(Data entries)
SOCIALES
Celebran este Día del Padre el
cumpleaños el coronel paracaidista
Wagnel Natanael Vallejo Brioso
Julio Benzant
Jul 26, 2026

> EXERCISE:
Swap "coronel" for "capitán" throughout the listing and write out all of its lines again, changing nothing else.

> REPLY TO THE EXERCISE:
SOCIALES
Celebran este Día del Padre el
cumpleaños el capitán paracaidista
Wagnel Natanael Vallejo Brioso
Julio Benzant
Jul 26, 2026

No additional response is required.